CONTEXT contextTimePeriod_rule1
INSERT INTO thresholdHistoryWindow_rule1
SELECT
count(*) >= var_session_threshold_rule1 as bool_exceeded,
current_timestamp().toDate().toString() as window_ending,
count(*) as matched_count
FROM Event(direction IS NOT NULL
AND
isOneOfIgnoreCase(error,{ 'no name' })
AND
direction.toLowerCase() IN ( 'inbound' )
AND
service IN ( 53 ))
OUTPUT LAST WHEN TERMINATED;
//oneInSeconds=600 prevents alert spam in case the rule behaves unintentionally.
//match_recognize is used to ensure that the pattern is matched explicitly in the order described without any intermediate events being considered for the match.
//Modify the numbers in curly braces {#} in the pattern to set how many occurrences of each event are needed for the alert to fire.

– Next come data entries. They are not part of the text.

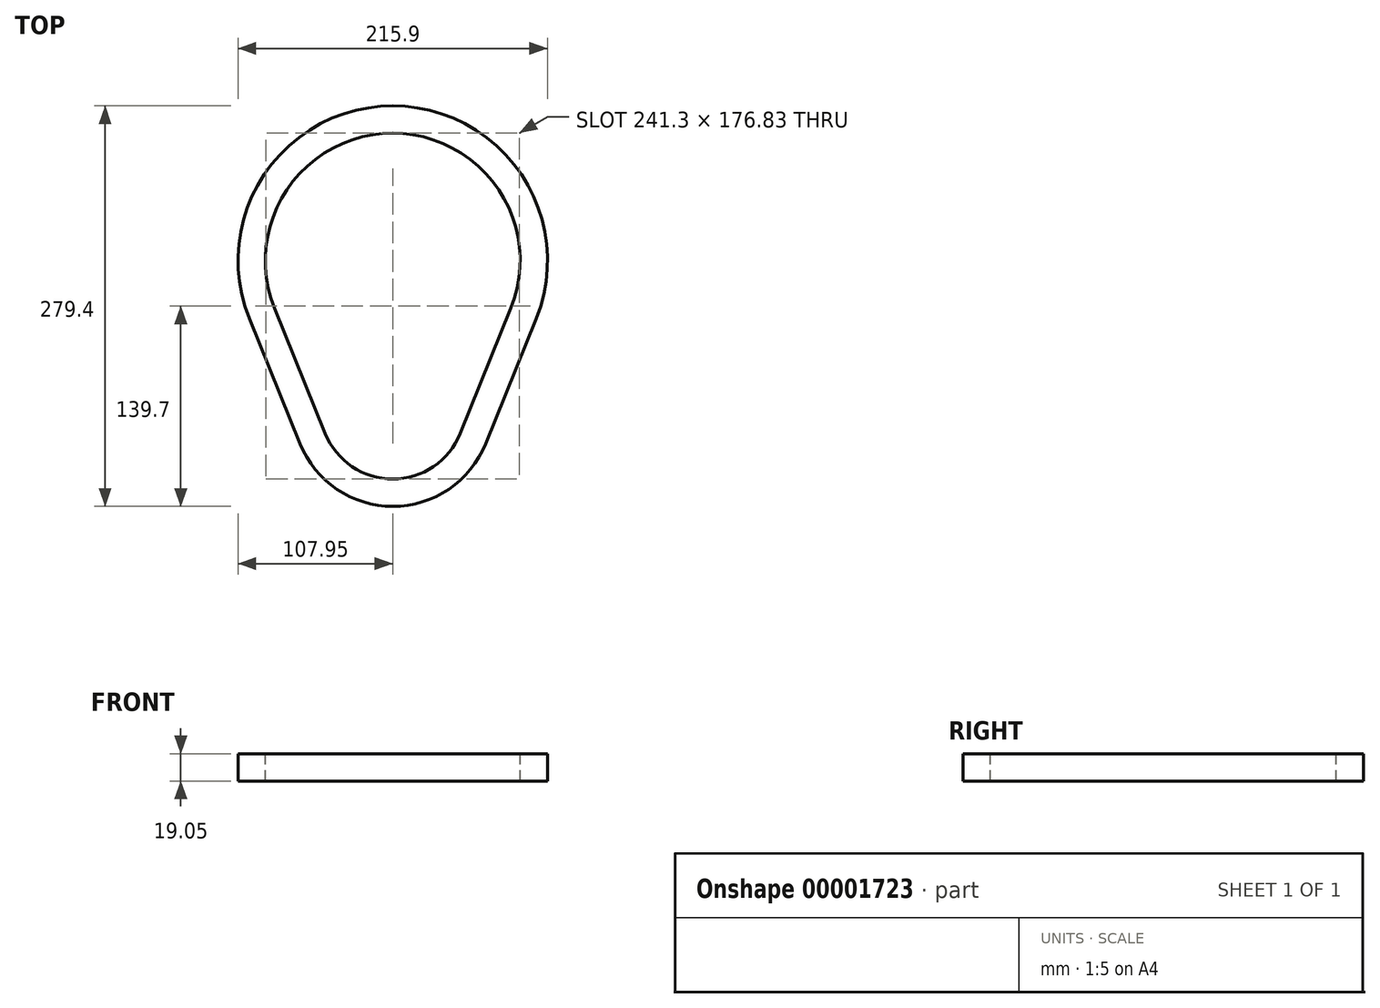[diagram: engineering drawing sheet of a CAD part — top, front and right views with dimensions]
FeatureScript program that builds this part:
annotation { "Feature Type Name" : "Feature", "Feature Type Description" : "" }
export const myFeature = defineFeature(function(context is Context, id is Id, definition is map)
    precondition{}
    {
        {
            var Q0;
            Q0=qCreatedBy(makeId("Top.planeOp"),FACE);
            var sketch = newSketch(context, id + "F0", { "sketchPlane" : qUnion([Q0])});
            skArc(sketch, "E0", {"start": v(82.41, 17.46) * mm, "mid": v(0, 139.7) * mm, "end": v(-82.41, 17.46) * mm});
            skArc(sketch, "E1", {"start": v(-47.1, -69.85) * mm, "mid": v(0, -101.6) * mm, "end": v(47.1, -69.85) * mm});
            skLineSegment(sketch, "E2", {"start": v(-82.41, 17.46) * mm, "end": v(-47.1, -69.85) * mm});
            skLineSegment(sketch, "E3", {"start": v(82.41, 17.46) * mm, "end": v(47.1, -69.85) * mm});
            skArc(sketch, "E4.0", {"start": v(100.07, 10.32) * mm, "mid": v(0, 158.75) * mm, "end": v(-100.07, 10.32) * mm});
            skLineSegment(sketch, "E4.1", {"start": v(100.07, 10.32) * mm, "end": v(64.75, -77) * mm});
            skArc(sketch, "E4.2", {"start": v(-64.75, -77) * mm, "mid": v(0, -120.65) * mm, "end": v(64.75, -77) * mm});
            skLineSegment(sketch, "E4.3", {"start": v(-100.07, 10.32) * mm, "end": v(-64.75, -77) * mm});
            skSolve(sketch);
        }
        {
            var Q0;
            Q0=makeQuery(id+"F0.imprint","IMPRINT",FACE,{"disambiguationData":[TD([[makeQuery(id+"F0.imprint","IMPRINT",EDGE,{"derivedFrom":sQuery(id+"F0.wireOp",EDGE,"E0")}),-1.0]])]});
            extrude(context, id + "F1", {"entities" : qUnion([Q0]), "oppositeDirection" : true, "depth" : 19.05 * mm});
        }
        {
            var Q0;
            Q0=qCreatedBy(makeId("Top.planeOp"),FACE);
            cPlane(context, id + "F2", {"entities" : qUnion([Q0]), "cplaneType" : CPlaneType.OFFSET, "offset" : 76.2 * mm, "width" : 152.4 * mm, "height" : 152.4 * mm});
        }
        {
            var Q0;
            Q0=qCreatedBy(id+"F2.planeOp",FACE);
            var sketch = newSketch(context, id + "F3", { "sketchPlane" : qUnion([Q0])});
            skCircle(sketch, "E5", {"center": v(0, 50.8) * mm, "radius": 107.95 * mm});
            skSolve(sketch);
        }
        {
            var Q0;
            Q0 = qSketchRegion(id + "F3", true);
            extrude(context, id + "F4", {"entities" : qUnion([Q0]), "depth" : 19.05 * mm});
        }
        {
            var Q0;
            Q0=qCreatedBy(makeId("Right.planeOp"),FACE);
            var sketch = newSketch(context, id + "F5", { "sketchPlane" : qUnion([Q0])});
            skLineSegment(sketch, "E6.bottom", {"start": v(156.66, 90.49) * mm, "end": v(159.83, 90.49) * mm});
            skLineSegment(sketch, "E6.top", {"start": v(156.66, 87.31) * mm, "end": v(159.83, 87.31) * mm});
            skLineSegment(sketch, "E6.left", {"start": v(156.66, 90.49) * mm, "end": v(156.66, 87.31) * mm});
            skLineSegment(sketch, "E6.right", {"start": v(159.83, 90.49) * mm, "end": v(159.83, 87.31) * mm});
            skSolve(sketch);
        }
        {
            var Q0;
            Q0 = qSketchRegion(id + "F5", true);
            var Q1;
            Q1=makeQuery(id+"F4.opExtrude","CAP_EDGE",EDGE,{"disambiguationData":[OSD([sQuery(id+"F3.wireOp",EDGE,"E5")])],"isStart":false});
            sweep(context, id + "F6", {"operationType" : NewBodyOperationType.REMOVE, "profiles" : qUnion([Q0]), "path" : qUnion([Q1])});
        }
        {
            var Q0;
            Q0=makeQuery(id+"F4.opExtrude","SWEPT_BODY",BODY,{"disambiguationData":[OSD([sQuery(id+"F3.wireOp",EDGE,"E5")])]});
            deleteBodies(context, id + "F7", {"entities" : qUnion([Q0])});
        }
    });
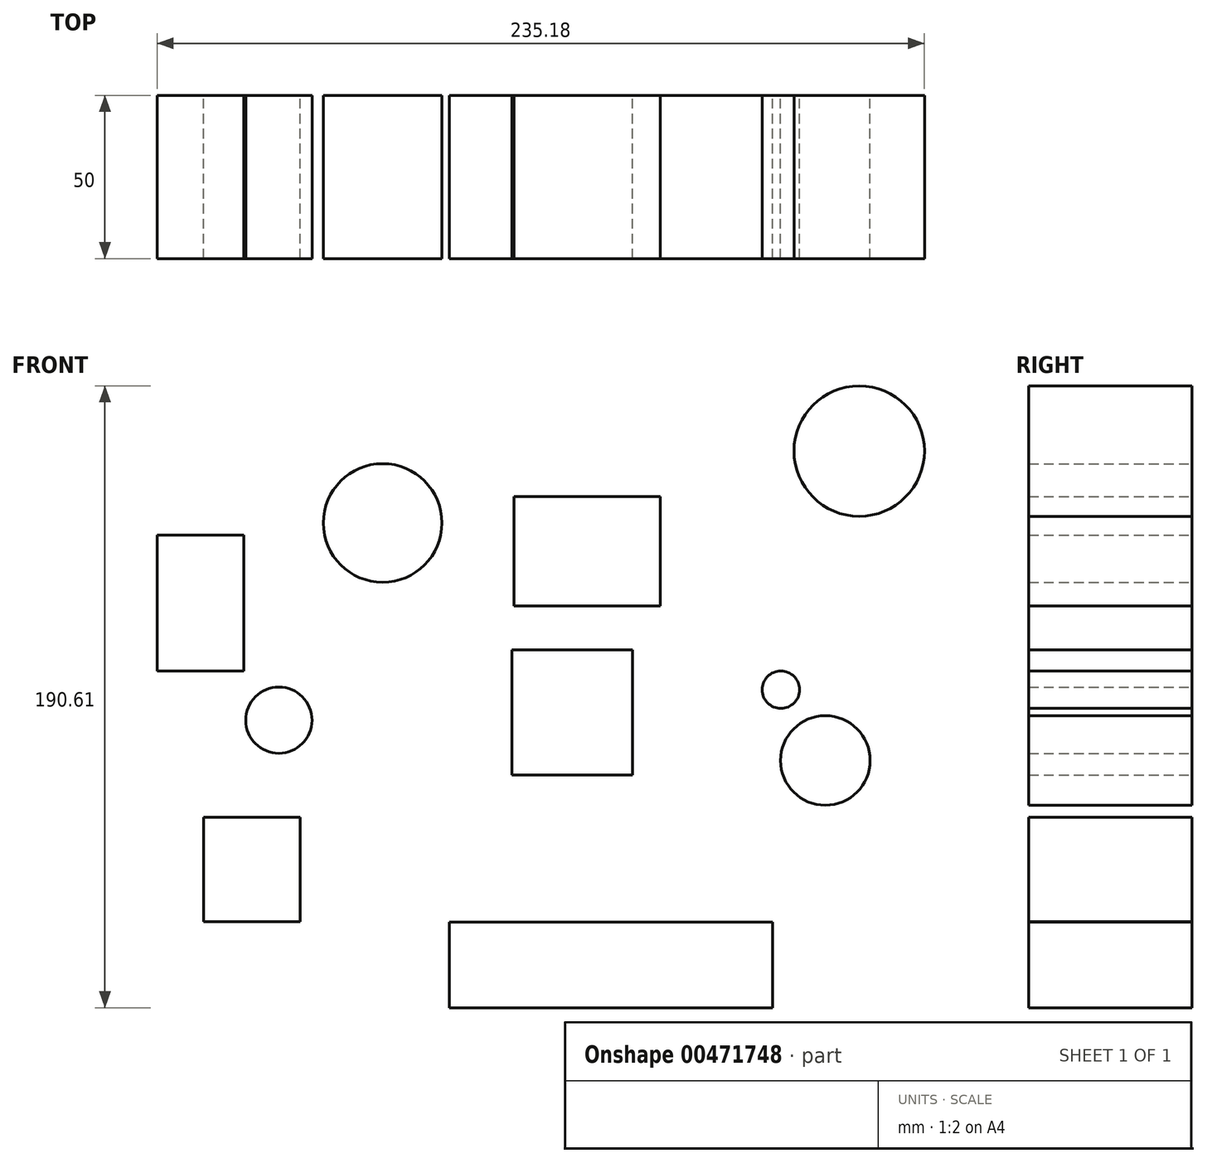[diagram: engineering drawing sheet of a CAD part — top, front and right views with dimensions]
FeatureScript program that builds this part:
annotation { "Feature Type Name" : "Feature", "Feature Type Description" : "" }
export const myFeature = defineFeature(function(context is Context, id is Id, definition is map)
    precondition{}
    {
        {
            var Q0;
            Q0=qCreatedBy(makeId("Front.planeOp"),FACE);
            var sketch = newSketch(context, id + "F0", { "sketchPlane" : qUnion([Q0])});
            skLineSegment(sketch, "E0.bottom", {"start": v(-81.63, 77.7) * mm, "end": v(-55.01, 77.7) * mm});
            skLineSegment(sketch, "E0.top", {"start": v(-81.63, 36.05) * mm, "end": v(-55.01, 36.05) * mm});
            skLineSegment(sketch, "E0.left", {"start": v(-81.63, 77.7) * mm, "end": v(-81.63, 36.05) * mm});
            skLineSegment(sketch, "E0.right", {"start": v(-55.01, 77.7) * mm, "end": v(-55.01, 36.05) * mm});
            skLineSegment(sketch, "E1.bottom", {"start": v(27.75, 89.47) * mm, "end": v(72.54, 89.47) * mm});
            skLineSegment(sketch, "E1.top", {"start": v(27.75, 56) * mm, "end": v(72.54, 56) * mm});
            skLineSegment(sketch, "E1.left", {"start": v(27.75, 89.47) * mm, "end": v(27.75, 56) * mm});
            skLineSegment(sketch, "E1.right", {"start": v(72.54, 89.47) * mm, "end": v(72.54, 56) * mm});
            skLineSegment(sketch, "E2.bottom", {"start": v(27.1, 42.55) * mm, "end": v(64.1, 42.55) * mm});
            skLineSegment(sketch, "E2.top", {"start": v(27.1, 4.22) * mm, "end": v(64.1, 4.22) * mm});
            skLineSegment(sketch, "E2.left", {"start": v(27.1, 42.55) * mm, "end": v(27.1, 4.22) * mm});
            skLineSegment(sketch, "E2.right", {"start": v(64.1, 42.55) * mm, "end": v(64.1, 4.22) * mm});
            skLineSegment(sketch, "E3.bottom", {"start": v(-67.35, -8.73) * mm, "end": v(-37.81, -8.73) * mm});
            skLineSegment(sketch, "E3.top", {"start": v(-67.35, -40.77) * mm, "end": v(-37.81, -40.77) * mm});
            skLineSegment(sketch, "E3.left", {"start": v(-67.35, -8.73) * mm, "end": v(-67.35, -40.77) * mm});
            skLineSegment(sketch, "E3.right", {"start": v(-37.81, -8.73) * mm, "end": v(-37.81, -40.77) * mm});
            skLineSegment(sketch, "E4.bottom", {"start": v(7.95, -40.87) * mm, "end": v(106.94, -40.87) * mm});
            skLineSegment(sketch, "E4.top", {"start": v(7.95, -67.15) * mm, "end": v(106.94, -67.15) * mm});
            skLineSegment(sketch, "E4.left", {"start": v(7.95, -40.87) * mm, "end": v(7.95, -67.15) * mm});
            skLineSegment(sketch, "E4.right", {"start": v(106.94, -40.87) * mm, "end": v(106.94, -67.15) * mm});
            skCircle(sketch, "E5", {"center": v(-12.5, 81.43) * mm, "radius": 18.18 * mm});
            skCircle(sketch, "E6", {"center": v(-44.3, 20.97) * mm, "radius": 10.15 * mm});
            skCircle(sketch, "E7", {"center": v(109.54, 30.32) * mm, "radius": 5.73 * mm});
            skCircle(sketch, "E8", {"center": v(123.17, 8.62) * mm, "radius": 13.73 * mm});
            skCircle(sketch, "E9", {"center": v(133.56, 103.47) * mm, "radius": 20 * mm});
            skSolve(sketch);
        }
        {
            var Q0;
            Q0 = qSketchRegion(id + "F0", true);
            extrude(context, id + "F1", {"entities" : qUnion([Q0]), "depth" : 25 * mm});
        }
        {
            var Q0;
            Q0=makeQuery(id+"F1.opExtrude","CAP_FACE",FACE,{"disambiguationData":[OSD([sQuery(id+"F0.wireOp",EDGE,"E0.bottom"),sQuery(id+"F0.wireOp",EDGE,"E0.top"),sQuery(id+"F0.wireOp",EDGE,"E0.left"),sQuery(id+"F0.wireOp",EDGE,"E0.right")])],"isStart":false});
            var Q1;
            Q1=makeQuery(id+"F1.opExtrude","CAP_FACE",FACE,{"disambiguationData":[OSD([sQuery(id+"F0.wireOp",EDGE,"E1.bottom"),sQuery(id+"F0.wireOp",EDGE,"E1.top"),sQuery(id+"F0.wireOp",EDGE,"E1.left"),sQuery(id+"F0.wireOp",EDGE,"E1.right")])],"isStart":false});
            var Q2;
            Q2=makeQuery(id+"F1.opExtrude","CAP_FACE",FACE,{"disambiguationData":[OSD([sQuery(id+"F0.wireOp",EDGE,"E5")])],"isStart":false});
            var Q3;
            Q3=makeQuery(id+"F1.opExtrude","CAP_FACE",FACE,{"disambiguationData":[OSD([sQuery(id+"F0.wireOp",EDGE,"E6")])],"isStart":false});
            var Q4;
            Q4=makeQuery(id+"F1.opExtrude","CAP_FACE",FACE,{"disambiguationData":[OSD([sQuery(id+"F0.wireOp",EDGE,"E3.bottom"),sQuery(id+"F0.wireOp",EDGE,"E3.top"),sQuery(id+"F0.wireOp",EDGE,"E3.left"),sQuery(id+"F0.wireOp",EDGE,"E3.right")])],"isStart":false});
            var Q5;
            Q5=makeQuery(id+"F1.opExtrude","CAP_FACE",FACE,{"disambiguationData":[OSD([sQuery(id+"F0.wireOp",EDGE,"E4.bottom"),sQuery(id+"F0.wireOp",EDGE,"E4.top"),sQuery(id+"F0.wireOp",EDGE,"E4.left"),sQuery(id+"F0.wireOp",EDGE,"E4.right")])],"isStart":false});
            var Q6;
            Q6=makeQuery(id+"F1.opExtrude","CAP_FACE",FACE,{"disambiguationData":[OSD([sQuery(id+"F0.wireOp",EDGE,"E8")])],"isStart":false});
            var Q7;
            Q7=makeQuery(id+"F1.opExtrude","CAP_FACE",FACE,{"disambiguationData":[OSD([sQuery(id+"F0.wireOp",EDGE,"E2.bottom"),sQuery(id+"F0.wireOp",EDGE,"E2.top"),sQuery(id+"F0.wireOp",EDGE,"E2.left"),sQuery(id+"F0.wireOp",EDGE,"E2.right")])],"isStart":false});
            var Q8;
            Q8=makeQuery(id+"F1.opExtrude","CAP_FACE",FACE,{"disambiguationData":[OSD([sQuery(id+"F0.wireOp",EDGE,"E7")])],"isStart":false});
            var Q9;
            Q9=makeQuery(id+"F1.opExtrude","CAP_FACE",FACE,{"disambiguationData":[OSD([sQuery(id+"F0.wireOp",EDGE,"E9")])],"isStart":false});
            extrude(context, id + "F2", {"entities" : qUnion([Q0, Q1, Q2, Q3, Q4, Q5, Q6, Q7, Q8, Q9]), "operationType" : NewBodyOperationType.ADD, "depth" : 25 * mm});
        }
    });
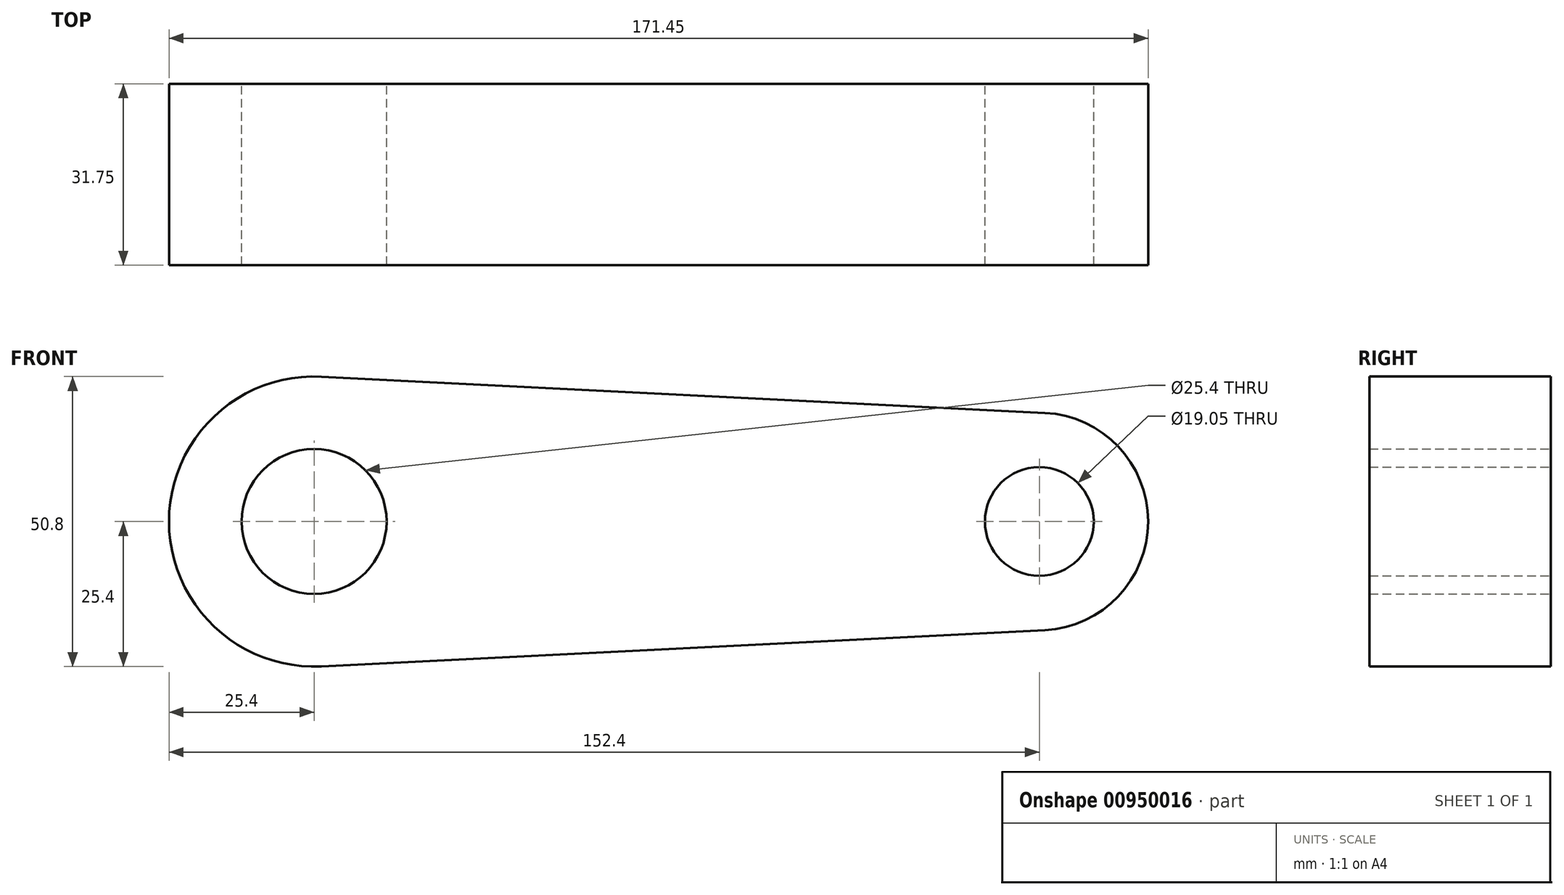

@RSAAlert(oneInSeconds=600)
SELECT *
FROM thresholdHistoryWindow_rule1
MATCH_RECOGNIZE(
MEASURES E1 as e1_data,
E2 as e2_data
PATTERN (
E1{1} E2{3})
DEFINE E1 as (E1.bool_exceeded = false),
E2 as (E2.bool_exceeded = true)
);
Note: If you plan to use this rule in the online EPL tryout tool, EsperTech Esper EPL Online, you will need to use direction IN ( 'inbound' )
because the toLowerCase() function is custom (but built into the ESA deployment). The @RSAAlert annotation should be removed as well. Sample input for the tryout tool is attached but is not maintained to exactly match the rule above so you may need to adjust it.
Also, you should understand how the @RSAPersist annotation behaves, especially if you use it in other ESA rules. ESA Annotations.
After deploying rules with named windows, you can use the Named Windows tool under the ESA Rules tab of the UI to view the window contents. In this screenshot, I have a field called "windowEnding" but later changed the script above to "window_ending" for consistency.
Hopefully you learned something from this dissection of an ESA rule and can see how its concepts could be applied to other use cases. I thought it was important to share not only what works, but why certain methods were chosen and which methods didn't work. The use of contexts here instead of sliding or batch windows, as well as the match_recognize syntax, should provide a good deal of flexibility. If you implement a version of this rule, please share your use case and experience!